Reproduce word for word the stretch of the Ravensburg passage from "With the death" through "City in 1276.".

:: Supplied passage ::

*-*-*

Ravensburg is a city in Upper Swabia in Southern Germany, capital of the district of Ravensburg, Baden-Württemberg.
Ravensburg was first mentioned in 1088. In the Middle Ages, it was an Imperial Free City and an important trading centre. The "Great Ravensburg Trading Society" (Große Ravensburger Handelsgesellschaft) owned shops and trading companies all over Europe.
The historic city centre is still very much intact, including three city gates and over 10 towers of the medieval fortification. "The all-white Mehlsack (Flour Sacks) is a tower marking the Altstadt’s southern edge. A steep staircase leads up to the Veitsburg, a quaint baroque castle."
Ravensburg was first mentioned in writing in 1088. It was founded by the Welfs, a Frankish dynasty in Swabia who became later Dukes of Bavaria and Saxony and who made the castle of Ravensburg their ancestral seat.
By a contract of inheritance, in 1191 the Hohenstaufen Frederick Barbarossa acquired the ownership of Ravensburg from Welf VI, Duke of Spoleto and uncle of both Frederick Barbarossa and Henry the Lion.
With the death of Conradin 1268 in Naples the Hohenstaufen line became extinct. Their former estates became imperial property of the Holy Roman Empire. Like many other cities in Swabia, at the end of the 13th century Ravensburg became an Imperial Free City in 1276.
Ravensburg landscape showing local landmarks: 23. Weinberge with Torkeln; 24. St. Christina; 25. Veitsburg; 26. Ravensburg with Mehlsack. Most of the hillsides are shown covered with vineyards. From Kloster Weißenau (stylized print by Johann Mathias Steidlin, 1734).
The "Great Ravensburg Trading Society" (Große Ravensburger Handelsgesellschaft) was founded at Ravensburg and Konstanz around 1380 by the merchant families of Humpis (from Ravensburg), Mötteli (from Buchhorn, modern-day Friedrichshafen) and Muntprat (from Constance). At first, the society mostly dealt in the production of linen and fustian. With the opening of one of the first paper mills north of the Alps in 1402 in Ravensburg, paper became another commodity. The Ravensburg stores also sold oriental spices, Mediterranean wines and Bohemian ores. After the liquidation of the Great Ravensburg Trading Society in 1530, Ravensburg stagnated economically. The Thirty Years' War caused a grave decline of the population. Swedish troops destroyed the old castle, now named "Veitsburg" after the St. Veit chapel at the castle grounds.

*-*-*

:: Recorded information ::
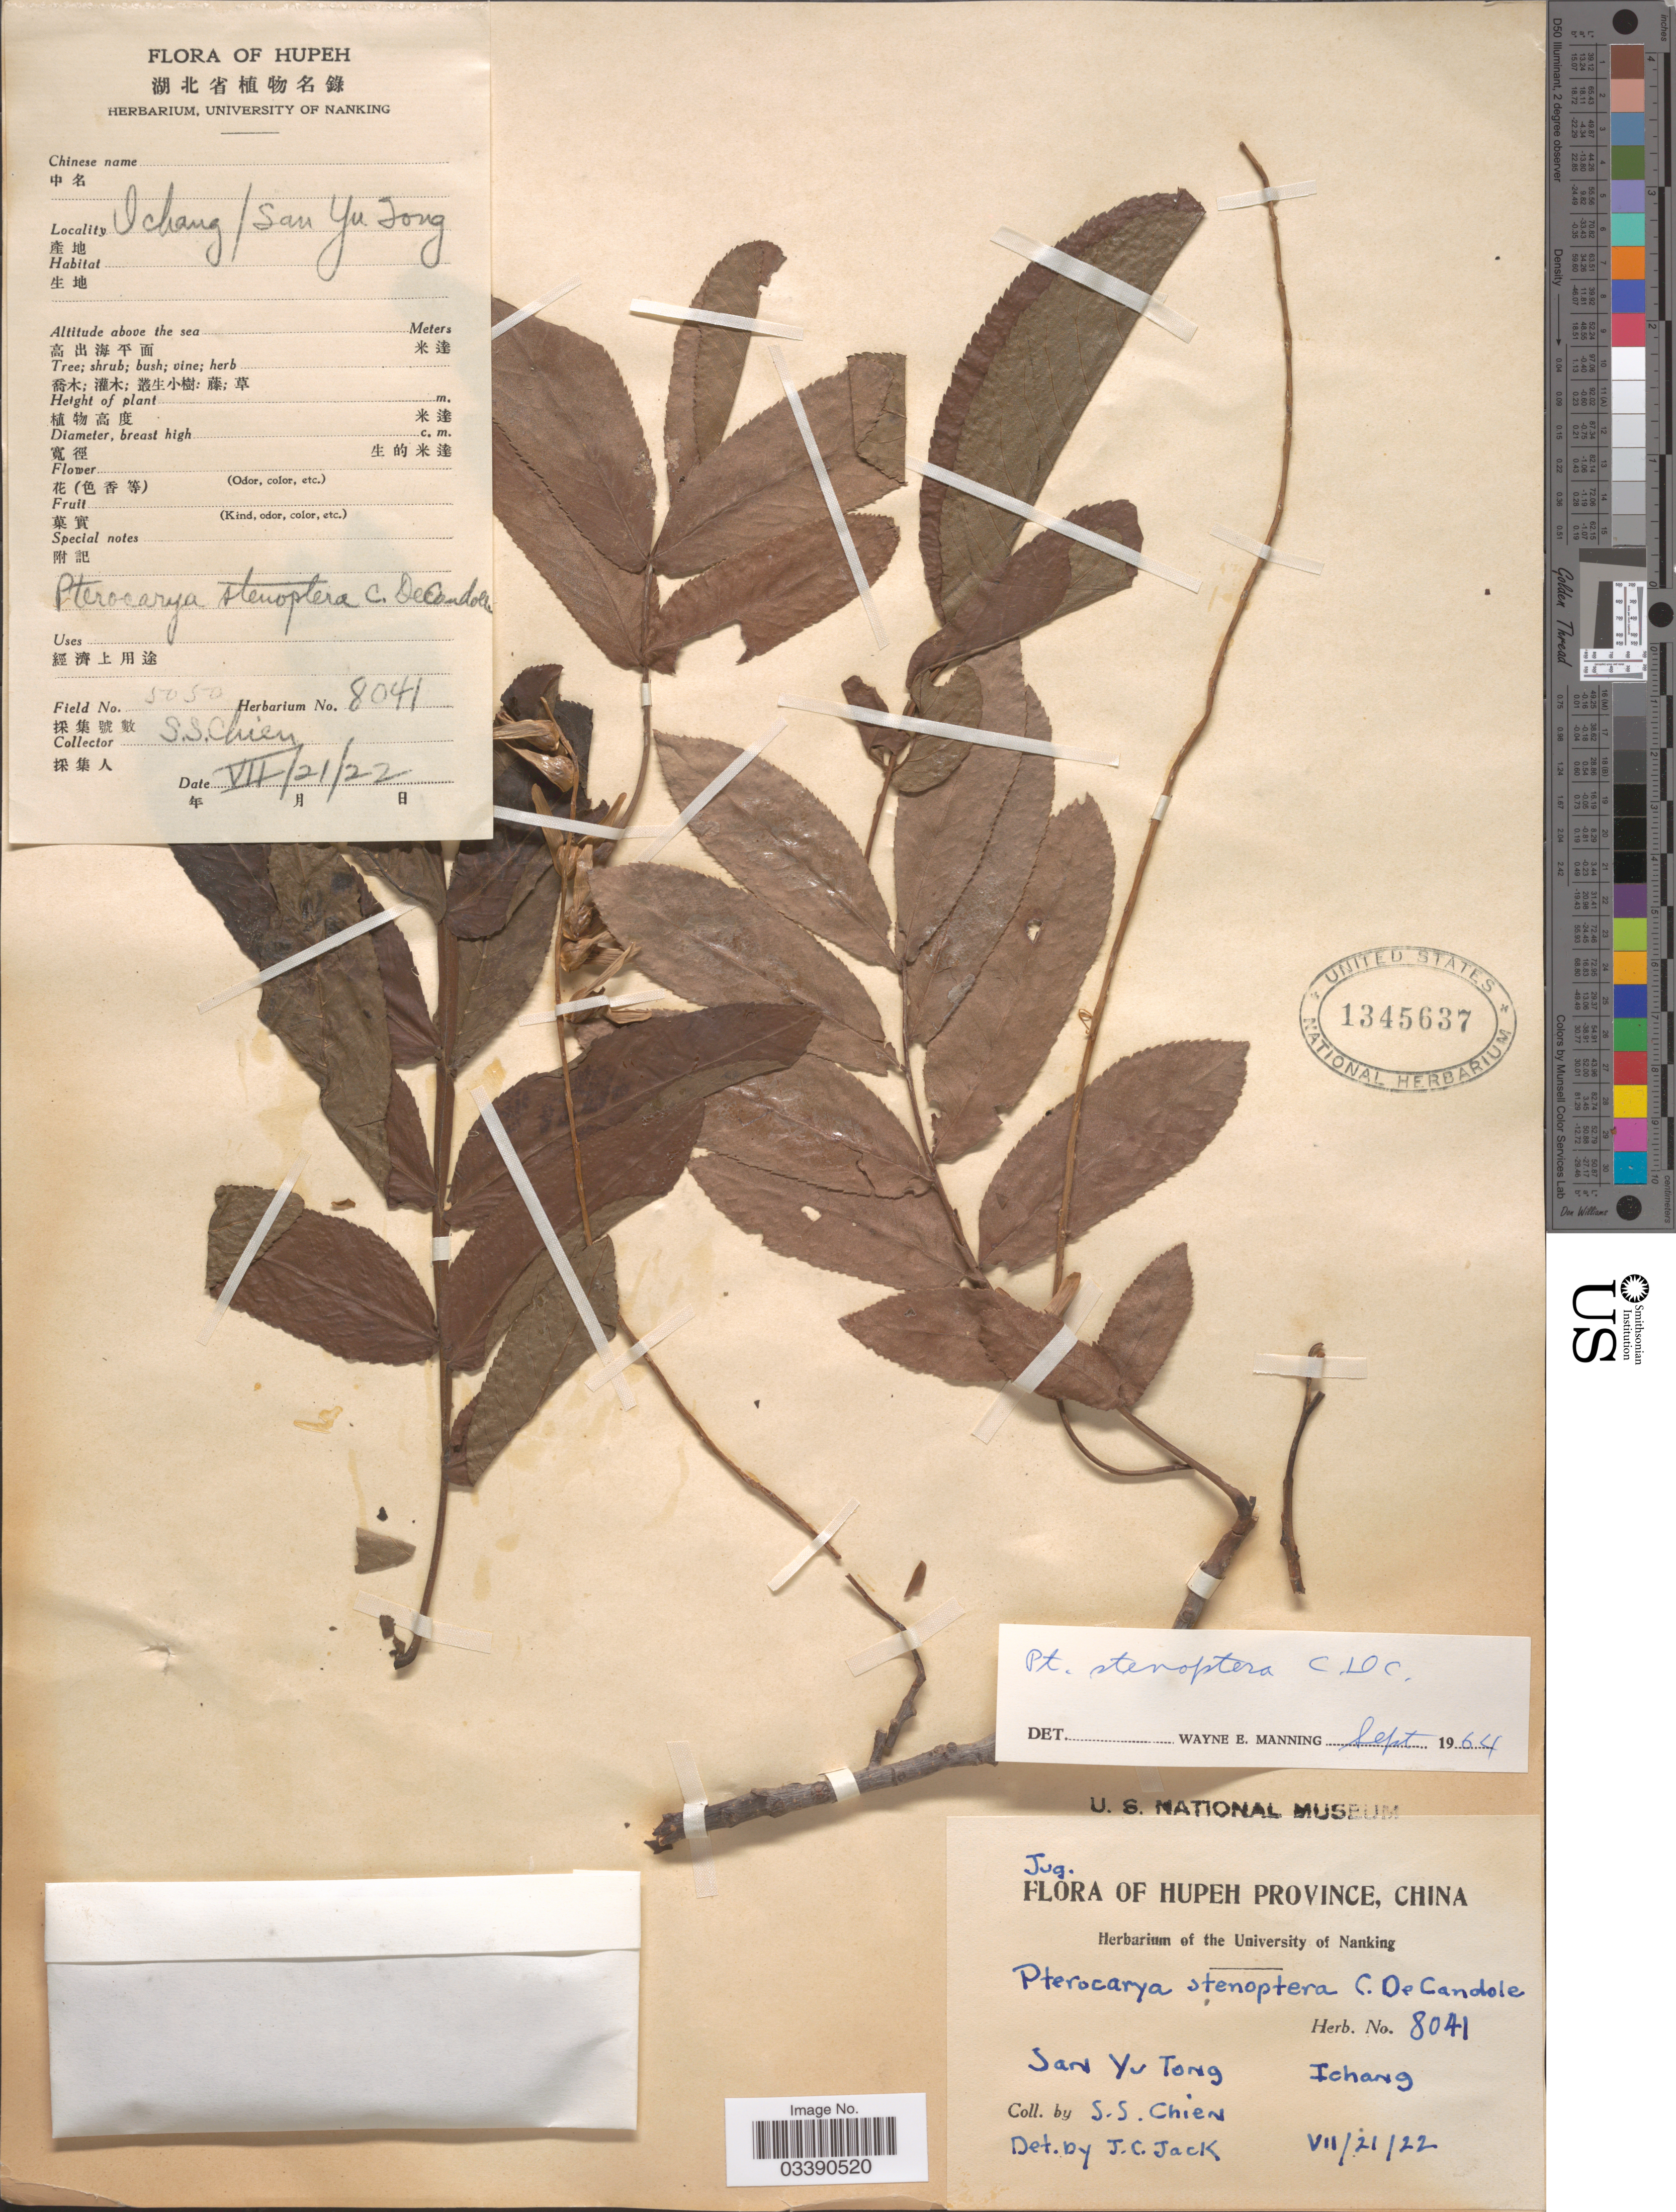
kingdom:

*-*-*

:: The result ::
With the death of Conradin 1268 in Naples the Hohenstaufen line became extinct. Their former estates became imperial property of the Holy Roman Empire. Like many other cities in Swabia, at the end of the 13th century Ravensburg became an Imperial Free City in 1276.